In Billing & Accounting, PCLaw, Practice Management, Tips & Tricks

Managing WIP, or “work in process”, is one of the most important tasks for any law firm. To many, WIP is just another number waiting to be billed.  We, however, see it as the difference between a successful firm and a very successful firm.

What is WIP?

Understanding WIP is the first element of using it to your benefit.  Consider manufacturing companies for a second; here, WIP is a part of the company inventory or conversion cycle.  Raw materials are stored at the manufacturing site where later they become finished goods and are then sold, but there is a void between raw materials and finished goods; this is WIP.

Maintaining WIP costs money, takes up space, limits other investment opportunity, and, even worse, it can represent an unfinished good of an already obsolete product.  Now, add in the dynamic of supply and demand and your WIP could represent raw materials bought at a higher price than current market value.

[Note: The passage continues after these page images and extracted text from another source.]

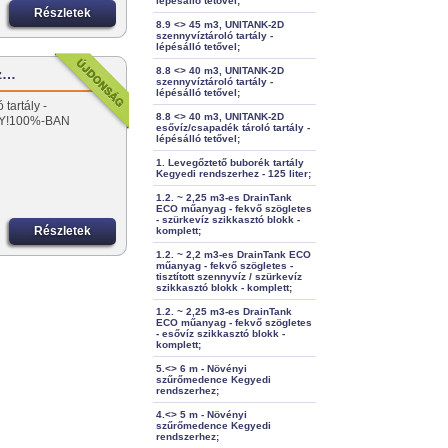
lépésálló tetővel;
Részletek
8.9 <> 45 m3, UNITANK-2D
szennyvíztároló tartály -
lépésálló tetővel;
8.8 <> 40 m3, UNITANK-2D
íz…
szennyvíztároló tartály -
lépésálló tetővel;
tartály -
8.8 <> 40 m3, UNITANK-2D
Y!100%-BAN
esővíz/csapadék tároló tartály -
lépésálló tetővel;
1. Levegőztető buborék tartály
Kegyedi rendszerhez - 125 liter;
1.2. ~ 2,25 m3-es DrainTank
ECO műanyag - fekvő szögletes
- szürkevíz szikkasztó blokk -
Részletek
komplett;
1.2. ~ 2,2 m3-es DrainTank ECO
műanyag - fekvő szögletes -
tisztított szennyvíz / szürkevíz
szikkasztó blokk - komplett;
1.2. ~ 2,25 m3-es DrainTank
ECO műanyag - fekvő szögletes
- esővíz szikkasztó blokk -
komplett;
5.<> 6 m - Növényi
szűrőmedence Kegyedi
rendszerhez;
4.<> 5 m - Növényi
szűrőmedence Kegyedi
rendszerhez;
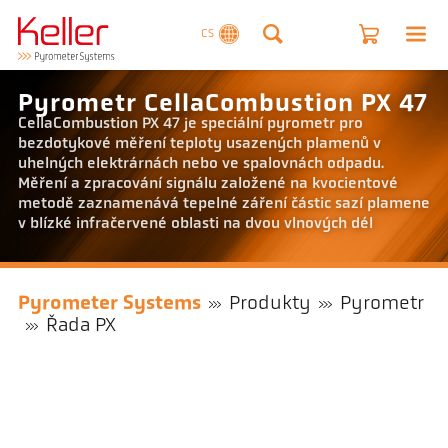
CS
Pyrometr CellaCombustion PX 47
CellaCombustion PX 47 je speciální pyrometr pro
bezdotykové měření teploty usazených plamenů v
uhelných elektrárnách nebo ve spalovnách odpadu.
Měření a zpracování signálu založené na kvocientové
metodě zaznamenává tepelné záření částic sazí plamene
v blízké infračervené oblasti na dvou vlnových dél
Pyrometer Systems
Produkty
Pyrometr
Řada PX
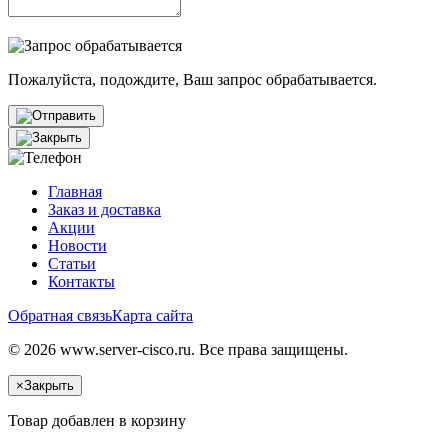
Пожалуйста, подождите, Ваш запрос обрабатывается.
Главная
Заказ и доставка
Акции
Новости
Статьи
Контакты
Обратная связь
Карта сайта
© 2026 www.server-cisco.ru. Все права защищены.
×
Закрыть
Товар добавлен в корзину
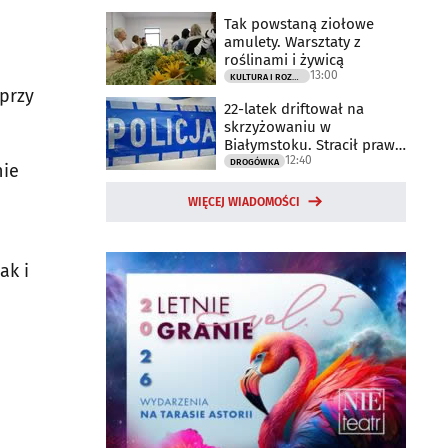
Tak powstaną ziołowe
amulety. Warsztaty z
roślinami i żywicą
13:00
KULTURA I ROZRYWKA
 przy
22-latek driftował na
skrzyżowaniu w
Białymstoku. Stracił prawo
12:40
jazdy
DROGÓWKA
nie
WIĘCEJ WIADOMOŚCI
ak i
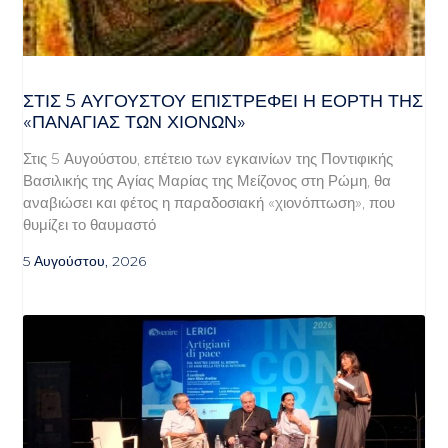
ΣΤΙΣ 5 ΑΥΓΟΎΣΤΟΥ ΕΠΙΣΤΡΈΦΕΙ Η ΕΟΡΤΉ ΤΗΣ
«ΠΑΝΑΓΊΑΣ ΤΩΝ ΧΙΌΝΩΝ»
Στις 5 Αυγούστου, επέτειο των εγκαινίων της Ποντιφικής
Βασιλικής της Αγίας Μαρίας της Μείζονος στη Ρώμη, θα
αναβιώσει και φέτος η παραδοσιακή «χιονόπτωση», που
θυμίζει το θαυμαστό
5 Αυγούστου, 2026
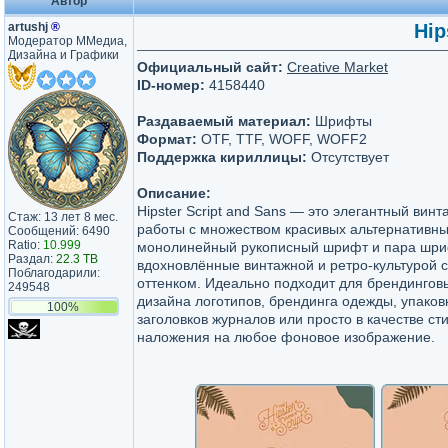
Автор
artushj
®
Hip
Модератор ММедиа,
Дизайна и Графики
Официальный сайт:
Creative Market
ID-номер:
4158440
Раздаваемый материал:
Шрифты
Формат:
OTF, TTF, WOFF, WOFF2
Поддержка кириллицы:
Отсутствует
Описание:
Hipster Script and Sans — это элегантный ви
Стаж: 13 лет 8 мес.
работы с множеством красивых альтернативны
Сообщений: 6490
Ratio:
10.999
монолинейный рукописный шрифт и пара шриф
Раздал:
22.3 TB
вдохновлённые винтажной и ретро-культурой 
Поблагодарили:
оттенком. Идеально подходит для брендинговы
249548
дизайна логотипов, брендинга одежды, упаков
100%
заголовков журналов или просто в качестве ст
наложения на любое фоновое изображение.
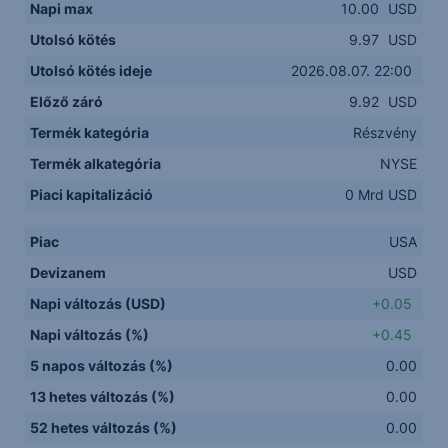
Napi max
10.00
USD
Utolsó kötés
9.97
USD
Utolsó kötés ideje
2026.08.07. 22:00
Előző záró
9.92
USD
Termék kategória
Részvény
Termék alkategória
NYSE
Piaci kapitalizáció
0 Mrd USD
Piac
USA
Devizanem
USD
Napi változás (USD)
+0.05
Napi változás (%)
+0.45
5 napos változás (%)
0.00
13 hetes változás (%)
0.00
52 hetes változás (%)
0.00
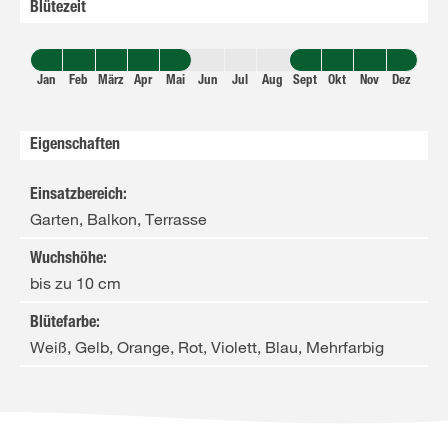
Blütezeit
Jan
Feb
März
Apr
Mai
Jun
Jul
Aug
Sept
Okt
Nov
Dez
Eigenschaften
Einsatzbereich
:
Garten, Balkon, Terrasse
Wuchshöhe
:
bis zu 10 cm
Blütefarbe
:
Weiß, Gelb, Orange, Rot, Violett, Blau, Mehrfarbig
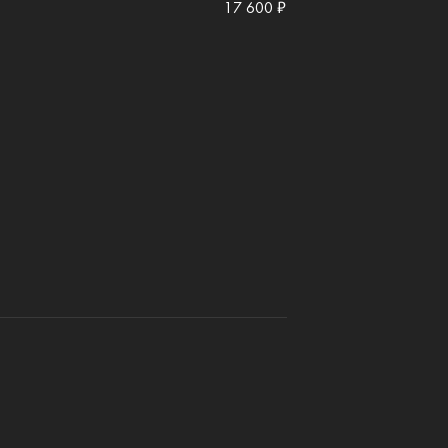
17 600 ₽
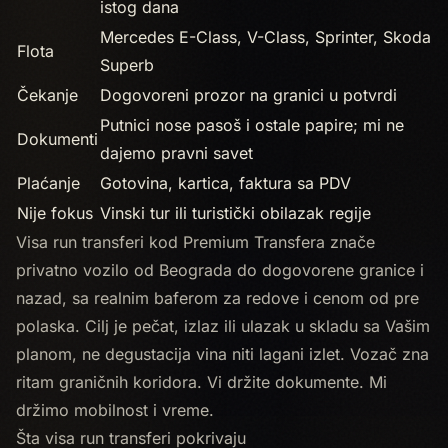
istog dana
Mercedes E-Class, V-Class, Sprinter, Skoda
Flota
Superb
Čekanje
Dogovoreni prozor na granici u potvrdi
Putnici nose pasoš i ostale papire; mi ne
Dokumenti
dajemo pravni savet
Plaćanje
Gotovina, kartica, faktura sa PDV
Nije fokus
Vinski tur ili turistički obilazak regije
Visa run transferi kod Premium Transfera znače
privatno vozilo od Beograda do dogovorene granice i
nazad, sa realnim baferom za redove i cenom od pre
polaska. Cilj je pečat, izlaz ili ulazak u skladu sa Vašim
planom, ne degustacija vina niti lagani izlet. Vozač zna
ritam graničnih koridora. Vi držite dokumente. Mi
držimo mobilnost i vreme.
Šta visa run transferi pokrivaju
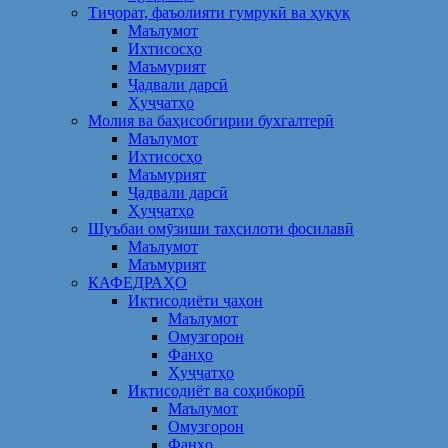
Тиҷорат, фаъолияти гумрукӣ ва ҳуқуқ
Маълумот
Ихтисосҳо
Маъмурият
Ҷадвали дарсӣ
Ҳуҷҷатҳо
Молия ва баҳисобгирии бухгалтерӣ
Маълумот
Ихтисосҳо
Маъмурият
Ҷадвали дарсӣ
Ҳуҷҷатҳо
Шуъбаи омӯзиши таҳсилоти фосилавӣ
Маълумот
Маъмурият
КАФЕДРАҲО
Иқтисодиёти ҷаҳон
Маълумот
Омузгорон
Фанҳо
Ҳуҷҷатҳо
Иқтисодиёт ва соҳибкорӣ
Маълумот
Омузгорон
Фанҳо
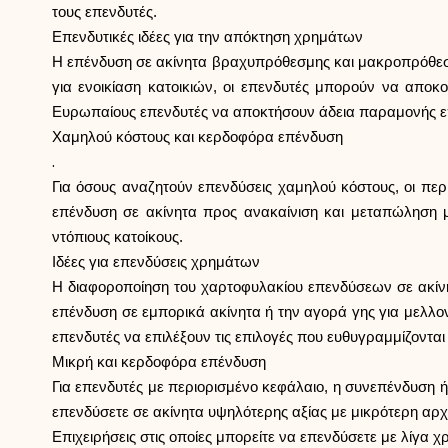
τους επενδυτές.
Επενδυτικές ιδέες για την απόκτηση χρημάτων
Η επένδυση σε ακίνητα βραχυπρόθεσμης και μακροπρόθεσμης
για ενοικίαση κατοικιών, οι επενδυτές μπορούν να απο
Ευρωπαίους επενδυτές να αποκτήσουν άδεια παραμονής ε
Χαμηλού κόστους και κερδοφόρα επένδυση
.
Για όσους αναζητούν επενδύσεις χαμηλού κόστους, οι πε
επένδυση σε ακίνητα προς ανακαίνιση και μεταπώληση μπ
ντόπιους κατοίκους.
Ιδέες για επενδύσεις χρημάτων
Η διαφοροποίηση του χαρτοφυλακίου επενδύσεων σε ακίνη
επένδυση σε εμπορικά ακίνητα ή την αγορά γης για μελλο
επενδυτές να επιλέξουν τις επιλογές που ευθυγραμμίζονται
Μικρή και κερδοφόρα επένδυση
Για επενδυτές με περιορισμένο κεφάλαιο, η συνεπένδυση ή
επενδύσετε σε ακίνητα υψηλότερης αξίας με μικρότερη αρχ
Επιχειρήσεις στις οποίες μπορείτε να επενδύσετε με λίγα 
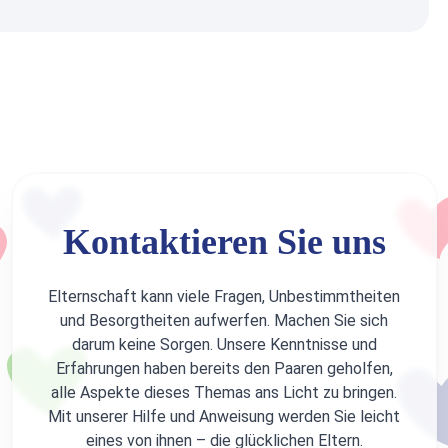
Kontaktieren Sie uns
Elternschaft kann viele Fragen, Unbestimmtheiten
und Besorgtheiten aufwerfen. Machen Sie sich
darum keine Sorgen. Unsere Kenntnisse und
Erfahrungen haben bereits den Paaren geholfen,
alle Aspekte dieses Themas ans Licht zu bringen.
Mit unserer Hilfe und Anweisung werden Sie leicht
eines von ihnen – die glücklichen Eltern.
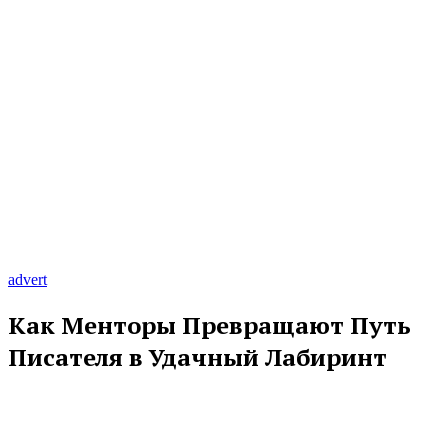
advert
Как Менторы Превращают Путь
Писателя в Удачный Лабиринт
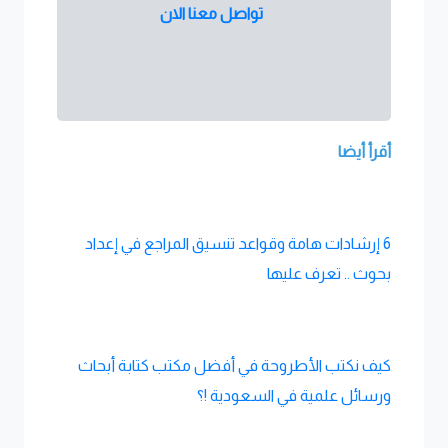
تواصل معنا الان
أقرأ أيضا
6 إرشادات هامة وقواعد تنسيق المراجع في إعداد
بحوث .. تعرف عليها
كيف نكتب الأطروحة في أفضل مكتب كتابة أبحاث
ورسائل علمية في السعودية !؟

In essence, whether you sell products or services, WIP plays a vital role in profitability. Inventory is most profitable when costs are low and when distribution has little lag. It’s no different when practicing law.

How does the management of WIP save your firm time and money?

Each employee is a capital asset; when an employee engages in their services they are creating WIP and should be billing for this time accordingly.  At the end of the project the services complete the final good which is usually delivered to the client in a professional opinion.  Then the bill goes out. Next comes your favorite question, “Why is my bill so high?”

This questions results in countless emails, phone calls and write-offs. Even with well descript time entries, employees can be left scratching their head wondering what they did last month. This process is a giant loss; even if you don’t write some time off (which you likely will), you’re paying your associate to scratch his head and bribing the Office Manager with coffee and promises of Hawaiian Friday’s. This can be avoided; the answer is WIP.

Managing Work in Process

Step 1 – Use an accounting system designed for your industry; for law firms a good option is PCLaw which is a fully integrated time, billing, and accounting software.  It acts as one software suite where employees enter their time, accounting bills time, and management can track time in respected categories.  Additionally, financial statement activity is maintained in the same system to prevent clerical errors between billing and reporting functions.

Step 2 – With an accounting system in place, properly managing WIP can eliminate some of the problems above. For instance, most proposals include a detailed scope and project budget.  WIP is used to help determine throughout the project whether or not you are on budget. This should be communicated to all employees of the project as well as all client decision makers.  This is the second step at managing your WIP, setting milestones and expectations. Next, the difficult part comes, meeting expectations and maintaining the budget.

Step 3 – The next step is to budget project management time and schedule status meetings at the beginning of the project.  Now that you have the capability to report on WIP in real time, run the report and then get in front of your employees and clients to discuss the findings as the project progresses.  Even better, if you are ahead of the curve for the project and you can discuss other value-added services you can provide while maintaining your budgeted amounts?

Step 4 – Finally, when the project is completed, you have a leg to stand on when the bill is delivered.  Either you came in on budget or your overages were discussed with clients in advance. Either way, all parties are informed throughout the process and expectations are almost always met.

Maintaining your WIP goes well beyond just happy clients and cleaner bills.  When another project comes to your firm with similar scope, you can assemble proposals with greater ease and accuracy.  This gives management the opportunity to assess new engagements for profitability prior to committing, while also mitigating loss in opportunity costs.  Having informed clients and a properly maintained WIP can even go as far as resulting in better firm A/R collections and greater profitability.

I understand a good majority of this information is easier said than done, but the more you know about your firm’s financials, the more you know about running a profitable firm; and a  profitable firm is a happy firm. Are you happy?